Problema →
Nel testo di partenza, di quanto sono calati i finanziamenti pubblici al settore culturale secondo il rapporto annuale di Federculture del 2018?

Testo di partenza →
Da sempre le attività culturali sono in cima alle liste dei tagli nei bilanci quando i conti non tornano, perché, appunto, non sono considerati servizi essenziali, ma superflui e accessori. Per questo non dovrebbe poi stupirci così tanto la situazione in cui verte il settore in piena crisi data dall’emergenza sanitaria.
Secondo il rapporto annuale di Federculture redatto nel 2018, che ha analizzato gli investimenti dell’ultimo decennio, è emerso che c’è stato un calo di finanziamenti pubblici, nei confronti del settore, di circa 700 milioni. Al contrario, però, la comunità ha ricominciato a investire della cultura come dimostra lo stesso rapporto. Insomma, la partecipazione agli eventi artistici, teatrali, musicali e culturali, ha registrato un aumento del 3% dimostrando che quindi, la richiesta all’accesso alla bellezza e alla conoscenza c’è, ma non viene accolta da chi di dovere.
La società del superfluo
Dal report di Federculture emerge, però, un altro paradosso che riguarda l’interesse della comunità nei confronti della cultura. È stato stimato che il 40% degli italiani è culturalmente inattivo, un dato che conferma che quasi la metà della popolazione rinuncia al teatro, al cinema e alla musica classica, per esempio.
In tutto questo il nostro governo, nonostante le promesse, non è mai intervenuto con un piano dedicato all’educazione della cultura. Eppure, a guardare il rovescio della medaglia, la cultura non sembra così superflua come i dati ci portano a pensare. Un chiaro esempio è dato dai programmi televisivi culturali e di divulgazione scientifica che, nonostante siano sempre meno, ottengono spesso ottimi ascolti, più dei programmi trash che sembrano detenere il monopolio in tv.
Il bene comune per la società resiliente
Il problema culturale in Italia c’è ed è precedente alla crisi pandemica che stiamo vivendo. L’intera società è allo stremo e, psicologi e scienziati sono d’accordo sul fatto che le più grandi conseguenze dell’arrivo della pandemia si faranno sentire negli anni avvenire.

Dati forniti →
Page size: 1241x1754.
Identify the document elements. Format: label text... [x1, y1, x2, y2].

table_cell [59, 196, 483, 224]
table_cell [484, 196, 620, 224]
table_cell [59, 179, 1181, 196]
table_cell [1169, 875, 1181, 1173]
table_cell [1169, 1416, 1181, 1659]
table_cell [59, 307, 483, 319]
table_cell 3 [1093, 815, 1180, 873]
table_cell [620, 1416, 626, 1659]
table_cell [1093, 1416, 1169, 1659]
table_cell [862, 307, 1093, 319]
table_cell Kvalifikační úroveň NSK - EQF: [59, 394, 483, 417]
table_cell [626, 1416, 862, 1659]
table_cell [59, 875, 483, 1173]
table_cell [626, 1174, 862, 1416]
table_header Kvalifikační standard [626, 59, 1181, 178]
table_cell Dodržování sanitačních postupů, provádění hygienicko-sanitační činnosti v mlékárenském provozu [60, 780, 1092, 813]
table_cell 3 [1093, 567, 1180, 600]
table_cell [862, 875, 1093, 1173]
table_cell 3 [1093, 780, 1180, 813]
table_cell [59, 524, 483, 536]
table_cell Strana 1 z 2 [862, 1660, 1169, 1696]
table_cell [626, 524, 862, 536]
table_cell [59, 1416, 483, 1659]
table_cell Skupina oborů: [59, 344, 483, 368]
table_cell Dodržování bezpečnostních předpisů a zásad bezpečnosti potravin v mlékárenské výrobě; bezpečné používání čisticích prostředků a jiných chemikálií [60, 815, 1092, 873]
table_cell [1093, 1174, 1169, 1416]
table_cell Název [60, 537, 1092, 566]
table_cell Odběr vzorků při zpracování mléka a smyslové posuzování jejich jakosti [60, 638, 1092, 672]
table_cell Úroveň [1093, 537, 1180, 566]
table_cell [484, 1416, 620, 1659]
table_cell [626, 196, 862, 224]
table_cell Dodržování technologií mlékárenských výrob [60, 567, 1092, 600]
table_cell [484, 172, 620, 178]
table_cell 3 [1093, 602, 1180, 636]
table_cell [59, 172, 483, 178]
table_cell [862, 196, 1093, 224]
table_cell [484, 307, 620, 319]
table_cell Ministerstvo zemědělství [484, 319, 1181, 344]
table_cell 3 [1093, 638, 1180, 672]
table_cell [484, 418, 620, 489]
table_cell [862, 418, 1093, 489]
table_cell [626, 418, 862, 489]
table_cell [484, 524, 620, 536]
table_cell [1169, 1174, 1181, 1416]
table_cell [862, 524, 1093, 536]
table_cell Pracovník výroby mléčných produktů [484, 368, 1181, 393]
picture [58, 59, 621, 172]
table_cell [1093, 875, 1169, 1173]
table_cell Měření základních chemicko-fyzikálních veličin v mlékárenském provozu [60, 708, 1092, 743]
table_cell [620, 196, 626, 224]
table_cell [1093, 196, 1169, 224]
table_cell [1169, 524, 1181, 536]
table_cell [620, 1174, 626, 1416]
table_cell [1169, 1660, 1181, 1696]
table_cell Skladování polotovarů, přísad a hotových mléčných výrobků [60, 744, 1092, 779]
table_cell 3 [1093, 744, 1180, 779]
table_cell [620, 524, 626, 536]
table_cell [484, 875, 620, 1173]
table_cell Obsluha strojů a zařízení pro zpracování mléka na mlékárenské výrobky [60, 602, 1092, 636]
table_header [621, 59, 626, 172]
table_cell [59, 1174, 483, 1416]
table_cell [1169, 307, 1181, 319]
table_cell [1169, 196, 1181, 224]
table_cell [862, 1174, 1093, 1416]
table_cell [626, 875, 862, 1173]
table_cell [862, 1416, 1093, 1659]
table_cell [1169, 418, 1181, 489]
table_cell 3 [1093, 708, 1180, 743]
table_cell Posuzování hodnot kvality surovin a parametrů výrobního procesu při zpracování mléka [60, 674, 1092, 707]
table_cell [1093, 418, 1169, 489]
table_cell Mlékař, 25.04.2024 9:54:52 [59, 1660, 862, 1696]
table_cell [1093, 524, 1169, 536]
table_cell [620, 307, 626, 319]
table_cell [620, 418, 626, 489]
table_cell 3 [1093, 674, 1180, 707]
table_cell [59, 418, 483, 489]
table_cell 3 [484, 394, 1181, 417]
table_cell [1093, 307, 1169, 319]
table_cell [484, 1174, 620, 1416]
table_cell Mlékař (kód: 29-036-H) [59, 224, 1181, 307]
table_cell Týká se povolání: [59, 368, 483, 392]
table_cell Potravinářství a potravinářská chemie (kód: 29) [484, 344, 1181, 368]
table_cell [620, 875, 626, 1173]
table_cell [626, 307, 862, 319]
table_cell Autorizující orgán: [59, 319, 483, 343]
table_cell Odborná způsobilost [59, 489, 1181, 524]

Risultato →
Di circa 700 milioni.